• Crude oil prices stabilised following early-February gains, with ICE Brent rising more than NYMEX WTI which was weighed down by swelling US stockpiles. At the time of writing, Brent was trading at around $58/bbl – up nearly 30% from a six-year low in January. WTI was at around $48/bbl.
  • Having bottomed-out in 2Q14, global oil demand growth has since steadily risen, with year-on-year gains estimated at around 0.9 mb/d for 4Q14 and 1.0 mb/d for 1Q15. The forecast of demand growth for 2015 as a whole has been raised by 75 kb/d to 1.0 mb/d, bringing global demand to an average 93.5 mb/d.

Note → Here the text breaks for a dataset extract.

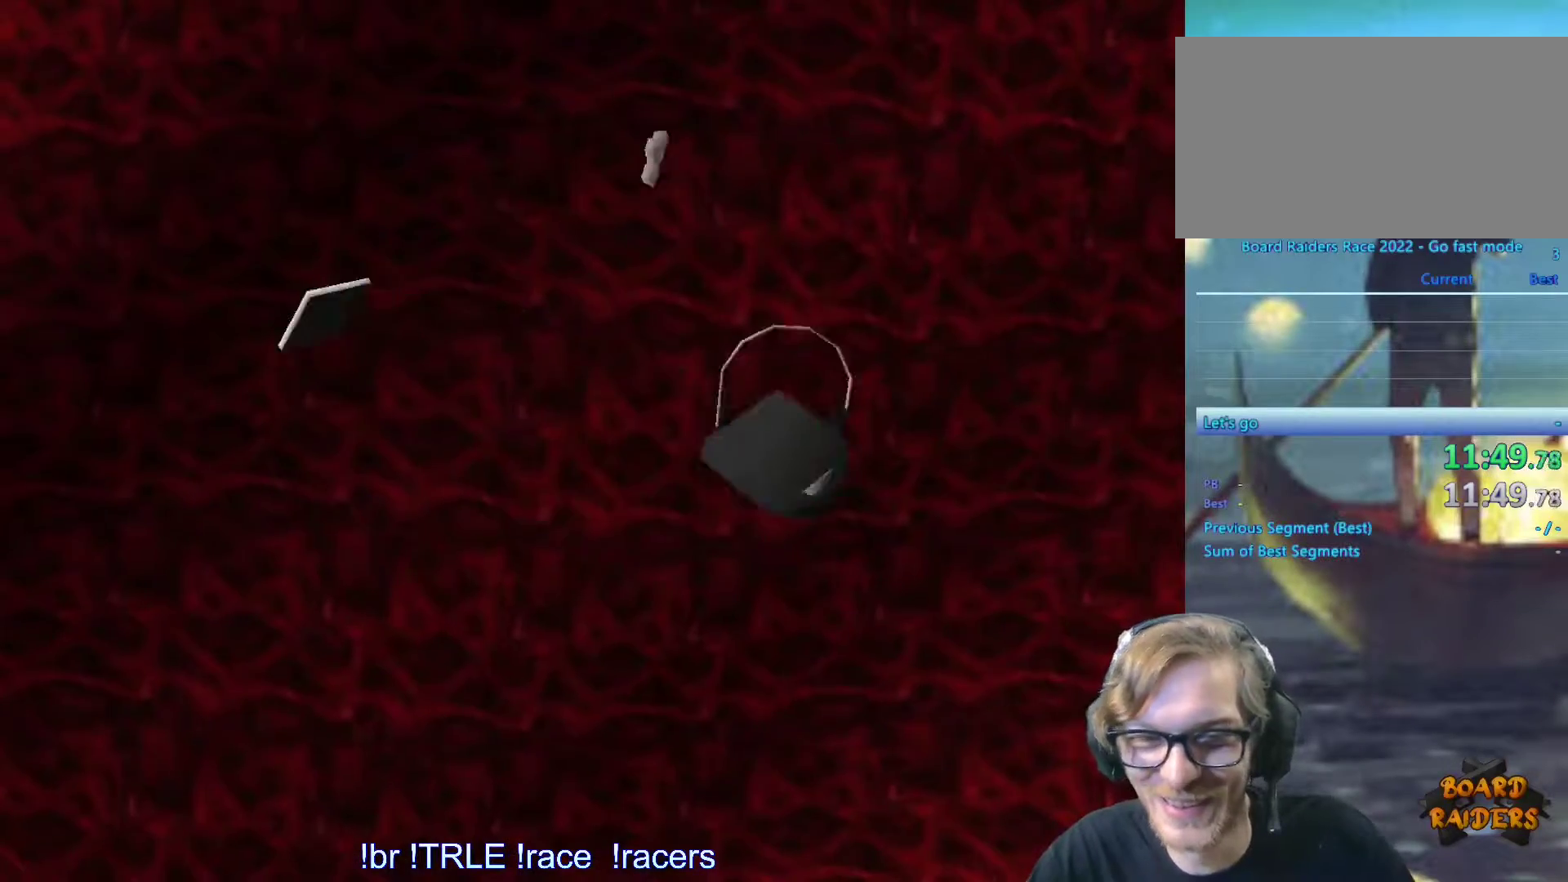
{"keys": [], "events": []}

  • Global supply rose by 1.3 mb/d year-on-year to an estimated 94 mb/d in February, led by a 1.4 mb/d gain in non-OPEC. Declines in the US rig count have yet to dent North American output growth. Final December and preliminary 1Q15 data show higher-than-expected US crude supply, raising the 2015 North American outlook.
  • OPEC crude output edged down by 90 kb/d in February to 30.22 mb/d, as losses in Libya and Iraq offset higher supply from Saudi Arabia, Iran and Angola. A slightly higher demand forecast has raised the 2H15 ‘call’ on OPEC crude to 30.3 mb/d, above the group’s official 30 mb/d target.
  • Global crude refinery throughputs estimates have been raised to 77.8 mb/d for 1Q15 and 77.3 mb/d for 2Q15, on sustained high margins and a slightly more robust oil demand outlook. Annual gains are forecast around 1.0 mb/d in 1H15, down from a sharp 2.2 mb/d in 4Q14, and in line with projected oil product demand growth.
  • OECD commercial stocks rose by a weaker-than-average 23.1 mb in January, to 2 733 mb, trimming their surplus to average levels to 60.3 mb. US crude stocks rose to a record 72 mb surplus. Preliminary data show stocks drew by a weak 8.8 mb in February as extended US crude builds offset steep weather-related product draws.